Thursday, March 22, 2012

Savings Lives Doesn’t Count If There’s No Profit!

Another example of the failure of American-style capitalism appeared recently in a New York Times report.  There is a generic drug, transexamic acid, which was shown in a large multi-country trial in 2010 to save the lives of hemorrhaging trauma patients by slowing their bleeding.

The British and American armies began using the drug immediately with great success, saving lives of badly injured soldiers.  It is used in British hospitals and is carried in British ambulances.

The drug could save an estimated 4,000 lives in the United States each year  … victims of car crashes, stabbings, and shootings. Yet American hospitals have been “slow” to begin using it.

Why? The drug is cheap.  So cheap that there is little profit in it for its manufacturer, and so it has not marketed the drug, hasn’t pushed it. And if a pharmaceutical company doesn’t push a drug, it doesn’t get used.

Finally, however, hospitals in several cities are now “debating” its use. But in most others, it is not being considered.

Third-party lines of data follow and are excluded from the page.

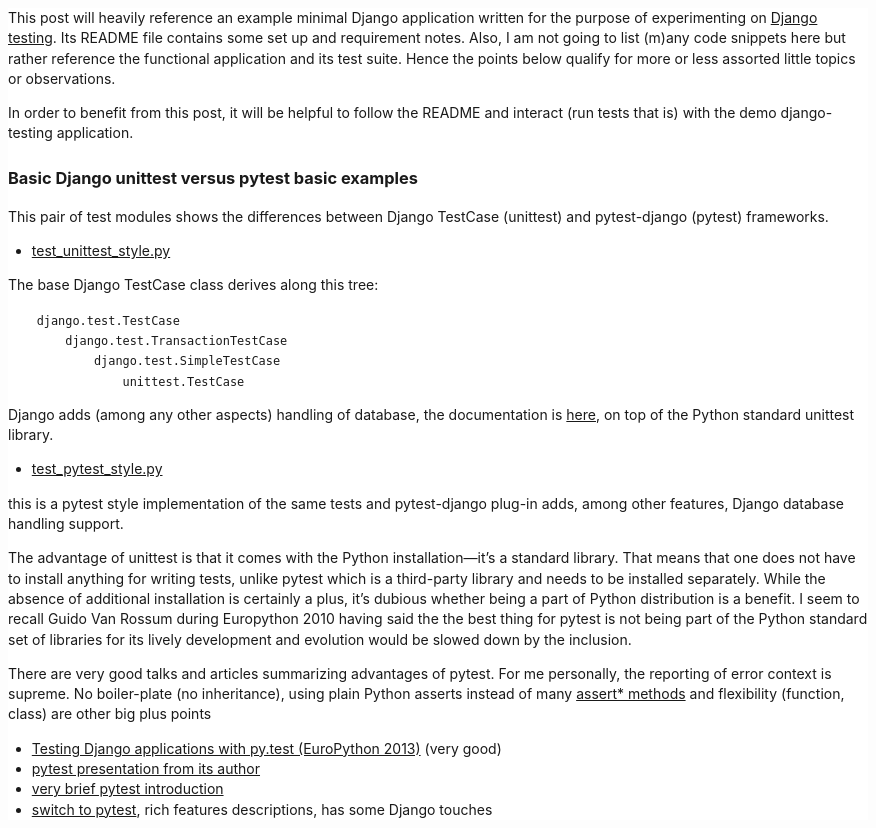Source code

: This post will heavily reference an example minimal Django application written for the purpose of experimenting on
[Django testing](https://github.com/zdenekmaxa/examples/tree/master/python/django-testing).
Its README file contains some set up and requirement notes. Also, I am not going to list (m)any code snippets here but rather reference the functional application and its test suite. Hence the points below qualify for more or less assorted little topics or observations.

In order to benefit from this post, it will be helpful to follow the README and interact (run tests that is) with the demo django-testing application.

### Basic Django unittest versus pytest basic examples

This pair of test modules shows the differences between Django TestCase (unittest) and pytest-django (pytest) frameworks.

- [test_unittest_style.py](https://github.com/zdenekmaxa/examples/blob/master/python/django-testing/tests/test_unittest_style.py)

The base Django TestCase class derives along this tree:

```
    django.test.TestCase
        django.test.TransactionTestCase
            django.test.SimpleTestCase
                unittest.TestCase
```

Django adds (among any other aspects) handling of database, the documentation is
[here](https://docs.djangoproject.com/en/1.7/topics/testing/overview/), on top of the Python standard unittest library.

- [test_pytest_style.py](https://github.com/zdenekmaxa/examples/blob/master/python/django-testing/tests/test_pytest_style.py)

this is a pytest style implementation of the same tests and pytest-django plug-in adds, among other features, Django database handling support.

The advantage of unittest is that it comes with the Python installation—​it’s a standard library. That means that one does not have to install anything for writing tests, unlike pytest which is a third-party library and needs to be installed separately. While the absence of additional installation is certainly a plus, it’s dubious whether being a part of Python distribution is a benefit. I seem to recall Guido Van Rossum during Europython 2010 having said the the best thing for pytest is not being part of the Python standard set of libraries for its lively development and evolution would be slowed down by the inclusion.

There are very good talks and articles summarizing advantages of pytest. For me personally, the reporting of error
context is supreme. No boiler-plate (no inheritance), using plain Python asserts instead of
many [assert* methods](https://docs.python.org/2/library/unittest.html#assert-methods) and
flexibility (function, class) are other big plus points

- [Testing Django applications with py.test (EuroPython 2013)](https://speakerdeck.com/pelme/testing-django-applications-with-py-dot-test-europython-2013) (very good)
- [pytest presentation from its author](https://prezi.com/knnfwewm7lvw/pytest-rapid-multi-purpose-testing/)
- [very brief pytest introduction](http://www.pydanny.com/pytest-no-boilerplate-testing.html)
- [switch to pytest](http://mathieu.agopian.info/presentations/2015_06_djangocon_europe/), rich features descriptions, has some Django touches
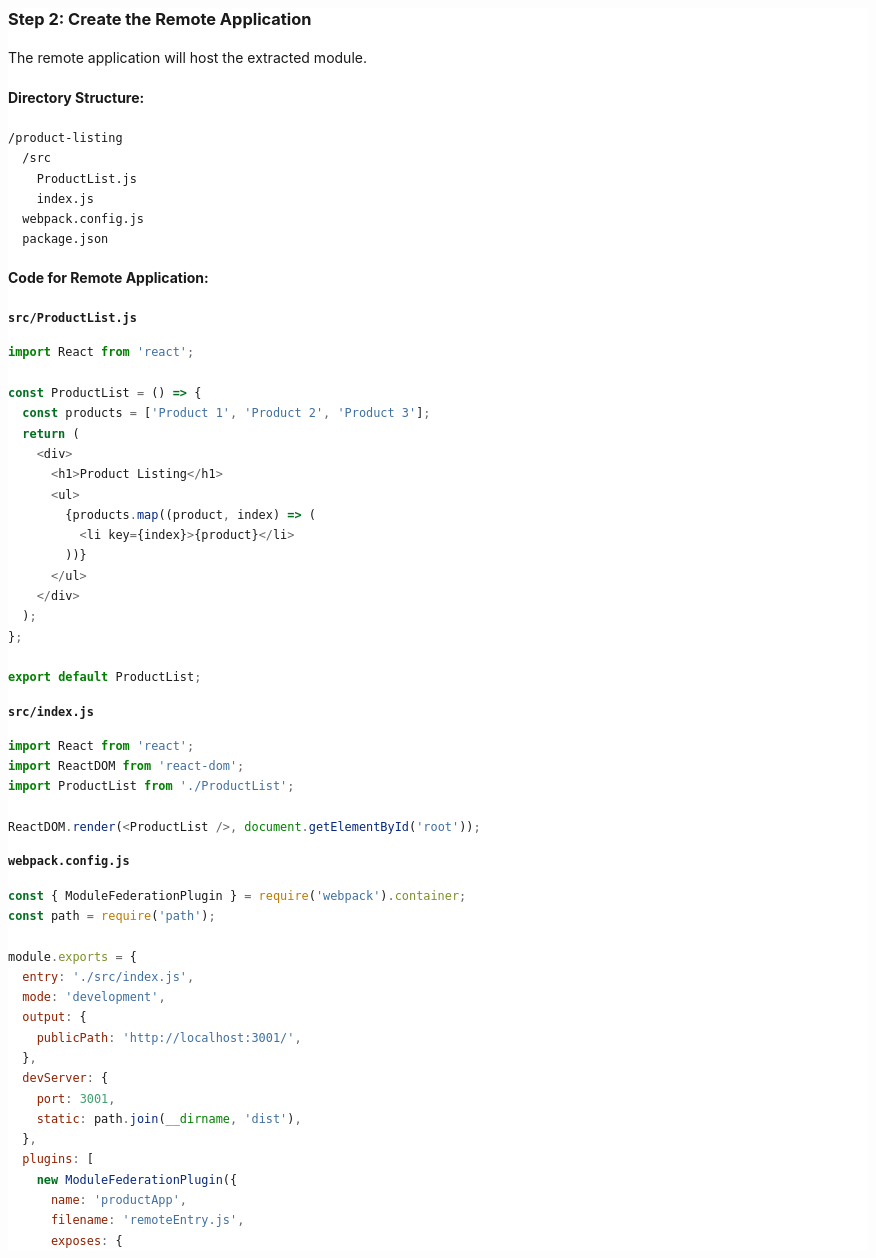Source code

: 
### **Step 2: Create the Remote Application**
The remote application will host the extracted module.

#### **Directory Structure:**
```
/product-listing
  /src
    ProductList.js
    index.js
  webpack.config.js
  package.json
```

#### **Code for Remote Application:**

**`src/ProductList.js`**
```javascript
import React from 'react';

const ProductList = () => {
  const products = ['Product 1', 'Product 2', 'Product 3'];
  return (
    <div>
      <h1>Product Listing</h1>
      <ul>
        {products.map((product, index) => (
          <li key={index}>{product}</li>
        ))}
      </ul>
    </div>
  );
};

export default ProductList;
```

**`src/index.js`**
```javascript
import React from 'react';
import ReactDOM from 'react-dom';
import ProductList from './ProductList';

ReactDOM.render(<ProductList />, document.getElementById('root'));
```

**`webpack.config.js`**
```javascript
const { ModuleFederationPlugin } = require('webpack').container;
const path = require('path');

module.exports = {
  entry: './src/index.js',
  mode: 'development',
  output: {
    publicPath: 'http://localhost:3001/',
  },
  devServer: {
    port: 3001,
    static: path.join(__dirname, 'dist'),
  },
  plugins: [
    new ModuleFederationPlugin({
      name: 'productApp',
      filename: 'remoteEntry.js',
      exposes: {
```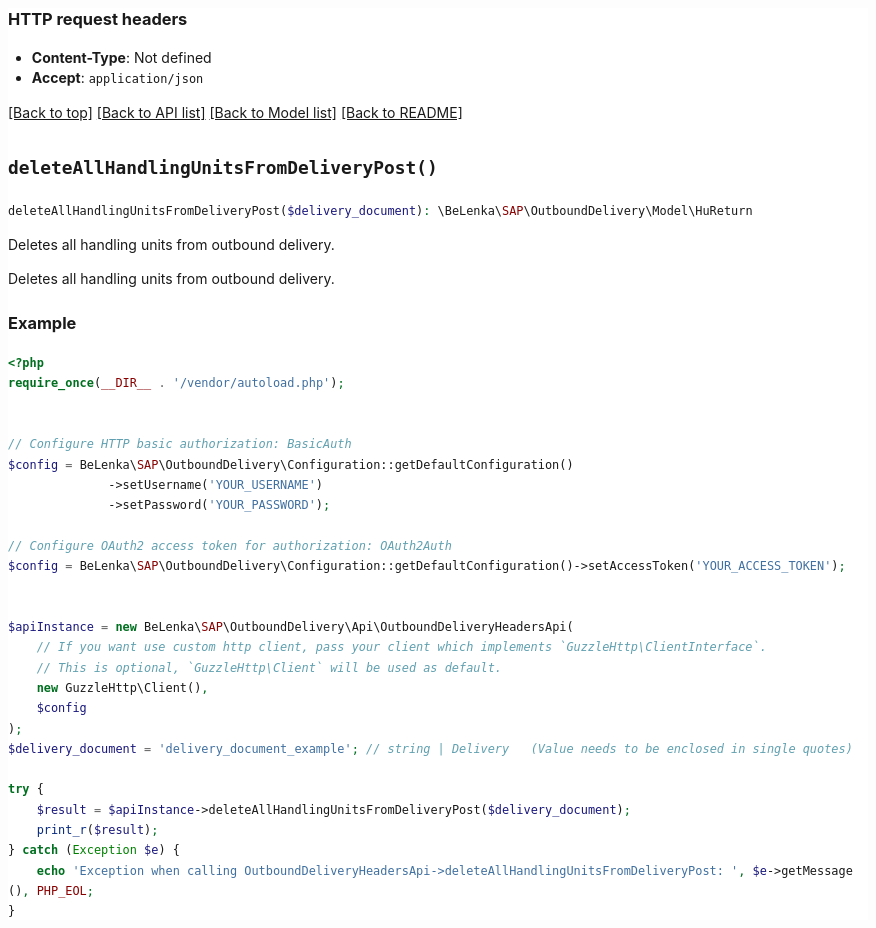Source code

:### HTTP request headers

- **Content-Type**: Not defined
- **Accept**: `application/json`

[[Back to top]](#) [[Back to API list]](../../README.md#endpoints)
[[Back to Model list]](../../README.md#models)
[[Back to README]](../../README.md)

## `deleteAllHandlingUnitsFromDeliveryPost()`

```php
deleteAllHandlingUnitsFromDeliveryPost($delivery_document): \BeLenka\SAP\OutboundDelivery\Model\HuReturn
```

Deletes all handling units from outbound delivery.

Deletes all handling units from outbound delivery.

### Example

```php
<?php
require_once(__DIR__ . '/vendor/autoload.php');


// Configure HTTP basic authorization: BasicAuth
$config = BeLenka\SAP\OutboundDelivery\Configuration::getDefaultConfiguration()
              ->setUsername('YOUR_USERNAME')
              ->setPassword('YOUR_PASSWORD');

// Configure OAuth2 access token for authorization: OAuth2Auth
$config = BeLenka\SAP\OutboundDelivery\Configuration::getDefaultConfiguration()->setAccessToken('YOUR_ACCESS_TOKEN');


$apiInstance = new BeLenka\SAP\OutboundDelivery\Api\OutboundDeliveryHeadersApi(
    // If you want use custom http client, pass your client which implements `GuzzleHttp\ClientInterface`.
    // This is optional, `GuzzleHttp\Client` will be used as default.
    new GuzzleHttp\Client(),
    $config
);
$delivery_document = 'delivery_document_example'; // string | Delivery   (Value needs to be enclosed in single quotes)

try {
    $result = $apiInstance->deleteAllHandlingUnitsFromDeliveryPost($delivery_document);
    print_r($result);
} catch (Exception $e) {
    echo 'Exception when calling OutboundDeliveryHeadersApi->deleteAllHandlingUnitsFromDeliveryPost: ', $e->getMessage(), PHP_EOL;
}
```
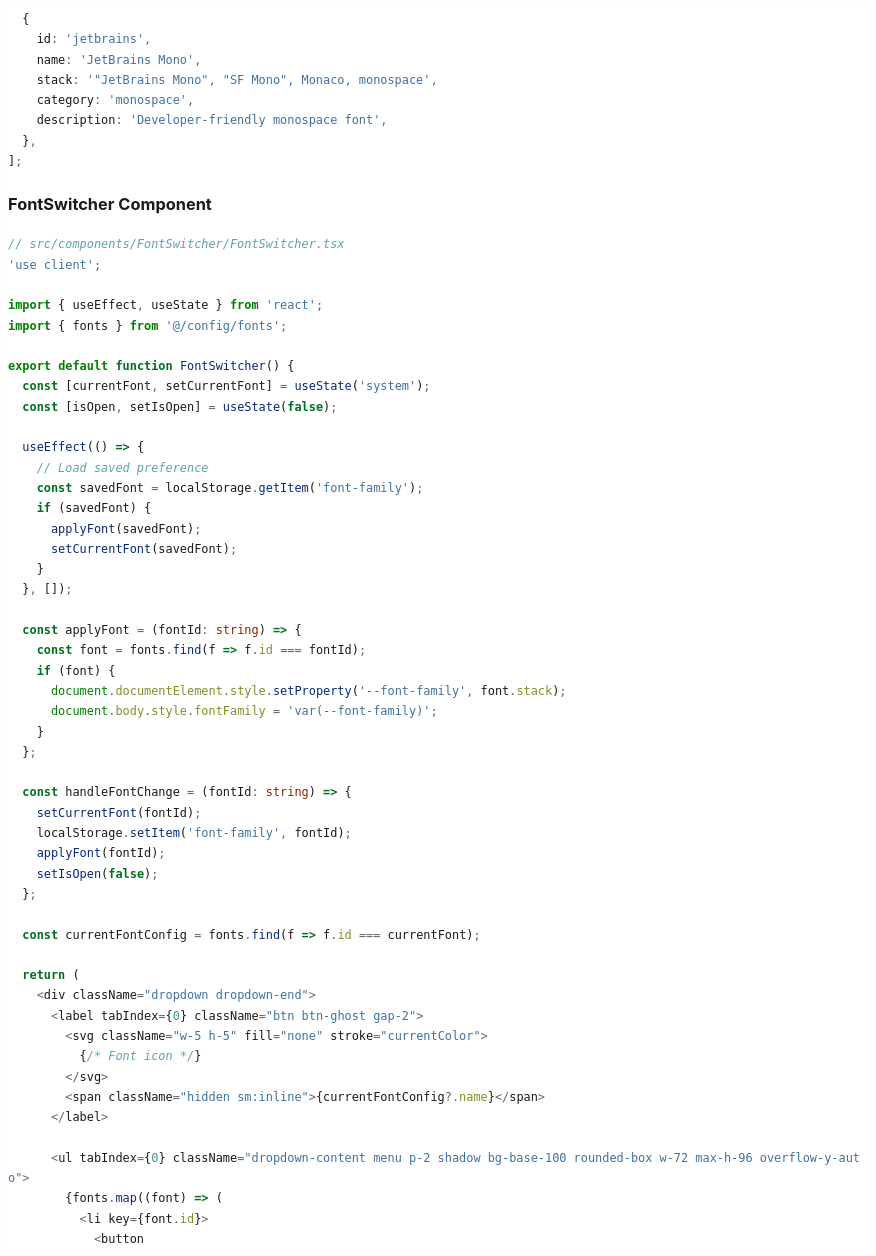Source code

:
 ```typescript
  {
    id: 'jetbrains',
    name: 'JetBrains Mono',
    stack: '"JetBrains Mono", "SF Mono", Monaco, monospace',
    category: 'monospace',
    description: 'Developer-friendly monospace font',
  },
];
```

### FontSwitcher Component

```typescript
// src/components/FontSwitcher/FontSwitcher.tsx
'use client';

import { useEffect, useState } from 'react';
import { fonts } from '@/config/fonts';

export default function FontSwitcher() {
  const [currentFont, setCurrentFont] = useState('system');
  const [isOpen, setIsOpen] = useState(false);

  useEffect(() => {
    // Load saved preference
    const savedFont = localStorage.getItem('font-family');
    if (savedFont) {
      applyFont(savedFont);
      setCurrentFont(savedFont);
    }
  }, []);

  const applyFont = (fontId: string) => {
    const font = fonts.find(f => f.id === fontId);
    if (font) {
      document.documentElement.style.setProperty('--font-family', font.stack);
      document.body.style.fontFamily = 'var(--font-family)';
    }
  };

  const handleFontChange = (fontId: string) => {
    setCurrentFont(fontId);
    localStorage.setItem('font-family', fontId);
    applyFont(fontId);
    setIsOpen(false);
  };

  const currentFontConfig = fonts.find(f => f.id === currentFont);

  return (
    <div className="dropdown dropdown-end">
      <label tabIndex={0} className="btn btn-ghost gap-2">
        <svg className="w-5 h-5" fill="none" stroke="currentColor">
          {/* Font icon */}
        </svg>
        <span className="hidden sm:inline">{currentFontConfig?.name}</span>
      </label>

      <ul tabIndex={0} className="dropdown-content menu p-2 shadow bg-base-100 rounded-box w-72 max-h-96 overflow-y-auto">
        {fonts.map((font) => (
          <li key={font.id}>
            <button
```

  [ColorblindType.NONE]: 'none',
  [ColorblindType.PROTANOPIA]: 'url(#protanopia)',
  [ColorblindType.PROTANOMALY]: 'url(#protanomaly)',
  [ColorblindType.DEUTERANOPIA]: 'url(#deuteranopia)',
  [ColorblindType.DEUTERANOMALY]: 'url(#deuteranomaly)',
  [ColorblindType.TRITANOPIA]: 'url(#tritanopia)',
  [ColorblindType.TRITANOMALY]: 'url(#tritanomaly)',
  [ColorblindType.ACHROMATOPSIA]: 'url(#achromatopsia)',
  [ColorblindType.ACHROMATOMALY]: 'url(#achromatomaly)',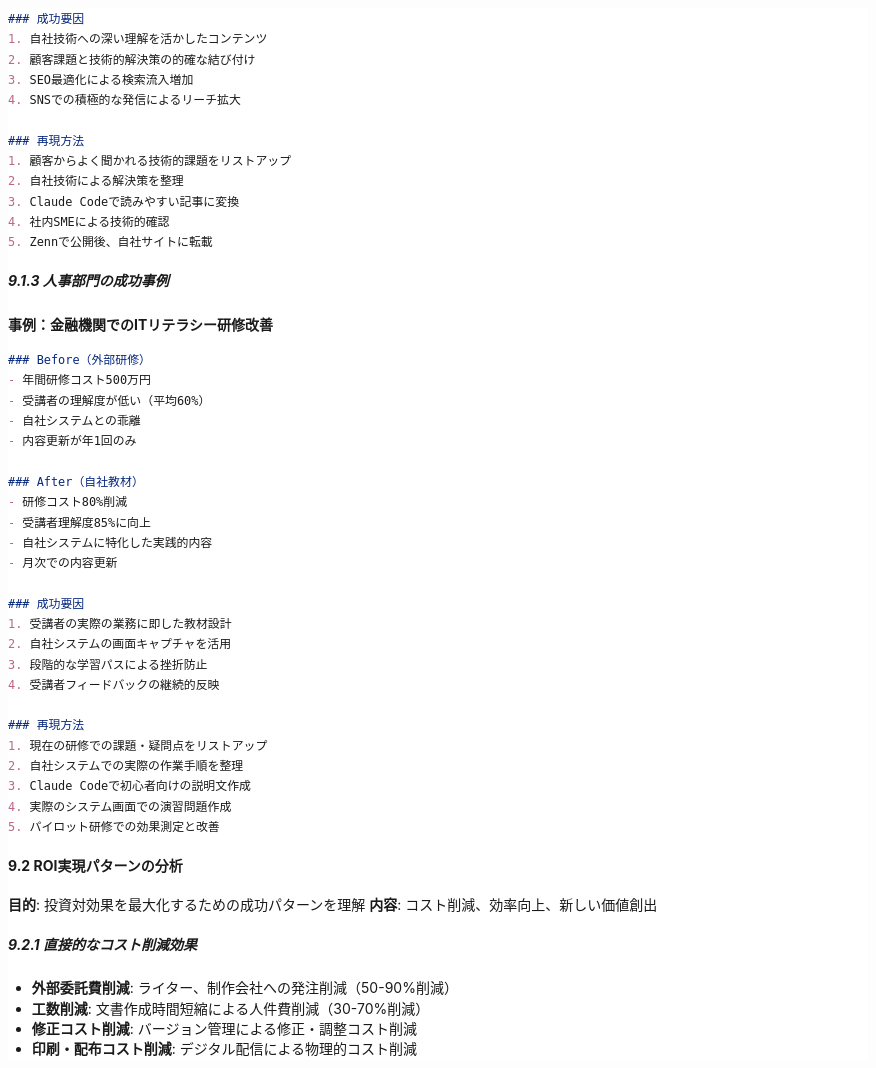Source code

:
 ```markdown
### 成功要因
1. 自社技術への深い理解を活かしたコンテンツ
2. 顧客課題と技術的解決策の的確な結び付け
3. SEO最適化による検索流入増加
4. SNSでの積極的な発信によるリーチ拡大

### 再現方法
1. 顧客からよく聞かれる技術的課題をリストアップ
2. 自社技術による解決策を整理
3. Claude Codeで読みやすい記事に変換
4. 社内SMEによる技術的確認
5. Zennで公開後、自社サイトに転載
```

##### 9.1.3 人事部門の成功事例
**事例：金融機関でのITリテラシー研修改善**
```markdown
### Before（外部研修）
- 年間研修コスト500万円
- 受講者の理解度が低い（平均60%）
- 自社システムとの乖離
- 内容更新が年1回のみ

### After（自社教材）
- 研修コスト80%削減
- 受講者理解度85%に向上
- 自社システムに特化した実践的内容
- 月次での内容更新

### 成功要因
1. 受講者の実際の業務に即した教材設計
2. 自社システムの画面キャプチャを活用
3. 段階的な学習パスによる挫折防止
4. 受講者フィードバックの継続的反映

### 再現方法
1. 現在の研修での課題・疑問点をリストアップ
2. 自社システムでの実際の作業手順を整理
3. Claude Codeで初心者向けの説明文作成
4. 実際のシステム画面での演習問題作成
5. パイロット研修での効果測定と改善
```

#### 9.2 ROI実現パターンの分析
**目的**: 投資対効果を最大化するための成功パターンを理解
**内容**: コスト削減、効率向上、新しい価値創出

##### 9.2.1 直接的なコスト削減効果
- **外部委託費削減**: ライター、制作会社への発注削減（50-90%削減）
- **工数削減**: 文書作成時間短縮による人件費削減（30-70%削減）
- **修正コスト削減**: バージョン管理による修正・調整コスト削減
- **印刷・配布コスト削減**: デジタル配信による物理的コスト削減
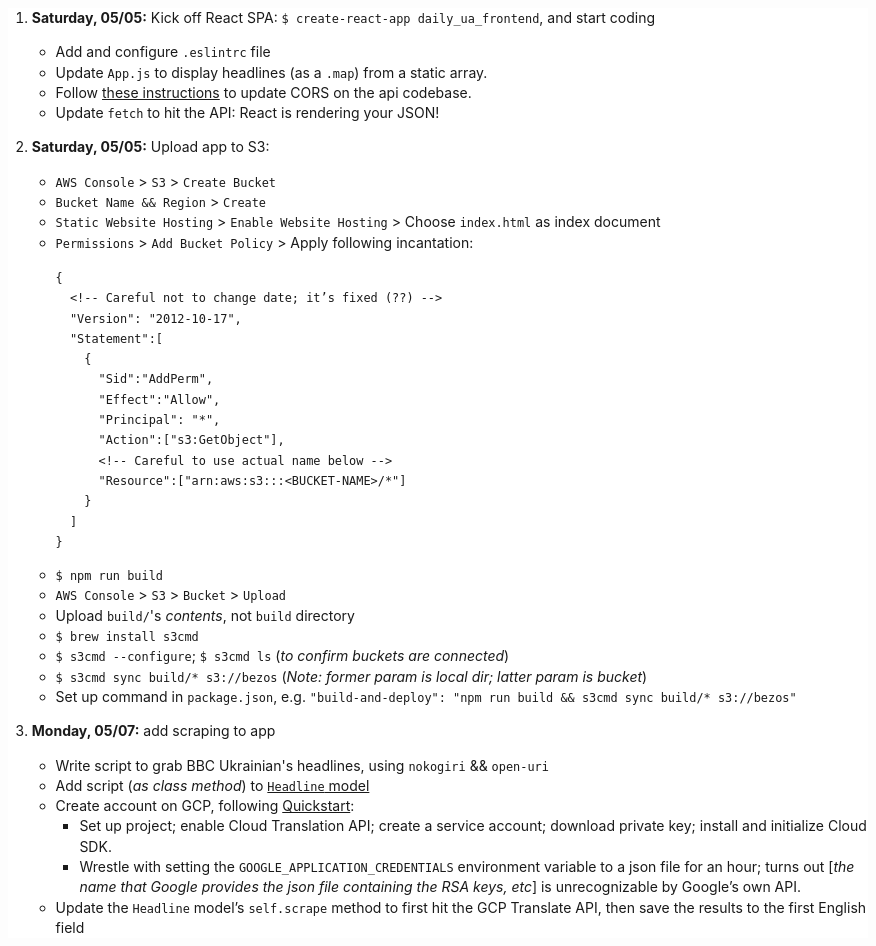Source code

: 1. **Saturday, 05/05:** Kick off React SPA: `$ create-react-app daily_ua_frontend`, and start coding
    - Add and configure `.eslintrc` file
    - Update `App.js` to display headlines (as a `.map`) from a static array.
    - Follow [these instructions](https://til.hashrocket.com/posts/4d7f12b213-rails-5-api-and-cors) to update CORS on the api codebase.
    - Update `fetch` to hit the API: React is rendering your JSON!

1. **Saturday, 05/05:** Upload app to S3:
    - `AWS Console` > `S3` > `Create Bucket`
    - `Bucket Name && Region` > `Create`
    - `Static Website Hosting` > `Enable Website Hosting` > Choose `index.html` as index document
    - `Permissions` > `Add Bucket Policy` > Apply following incantation:
      ```
      {
        <!-- Careful not to change date; it’s fixed (??) -->
        "Version": "2012-10-17",     
        "Statement":[
          {
            "Sid":"AddPerm",
            "Effect":"Allow",
            "Principal": "*",
            "Action":["s3:GetObject"],
            <!-- Careful to use actual name below -->
            "Resource":["arn:aws:s3:::<BUCKET-NAME>/*"]     
          }
        ]
      }
      ``` 
    - `$ npm run build`
    - `AWS Console` > `S3` > `Bucket` > `Upload`
    - Upload `build/`'s *contents*, not `build` directory
    - `$ brew install s3cmd`
    - `$ s3cmd --configure`; `$ s3cmd ls` (_to confirm buckets are connected_)
    - `$ s3cmd sync build/* s3://bezos` (_Note: former param is local dir; latter param is bucket_)
    - Set up command in `package.json`, e.g. `"build-and-deploy": "npm run build && s3cmd sync build/* s3://bezos"`

1. **Monday, 05/07:** add scraping to app
    - Write script to grab BBC Ukrainian's headlines, using `nokogiri` && `open-uri`
    - Add script (_as class method_) to [`Headline` model](https://github.com/ypaulsussman/daily_ua_api/blob/master/app/models/headline.rb)
    - Create account on GCP, following [Quickstart](https://cloud.google.com/translate/docs/quickstart):
        - Set up project; enable Cloud Translation API; create a service account; download private key; install and initialize Cloud SDK.
        - Wrestle with setting the `GOOGLE_APPLICATION_CREDENTIALS` environment variable to a json file for an hour; turns out [_the name that Google provides the json file containing the RSA keys, etc_] is unrecognizable by Google’s own API.
    - Update the `Headline` model’s `self.scrape` method to first hit the GCP Translate API, then save the results to the first English field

This is a scandal and yet another indictment of American-style capitalism. There’s nothing wrong with making a profit. But profit should never be a factor when it comes to providing health care.

If everyone in the health care field … from drug manufacturers to hospitals to doctors groups … were by law required to be not-for-profit organizations, we would not have many of the types of problems that we have with health care in the United States. 

To those who will say that taking away the profit incentive would negatively impact innovation, I say, “nonsense.” Three reasons. First, the people inventing drugs or delivering services do so because they are motivated and have professional pride. Second, drug companies would continue to innovate because new products and increased sales leads to greater security for its labor force. Third, it might actually increase innovation because a drug would not be deep-sixed because it wasn’t going to be sufficiently profitable.

Taking the profit motive out of American health care would more than likely greatly improve the entire system and the quality of care Americans receive, which contrary to the posturing of some politicians is consistently shown in international studies to rank rather low compared to the other industrialized countries.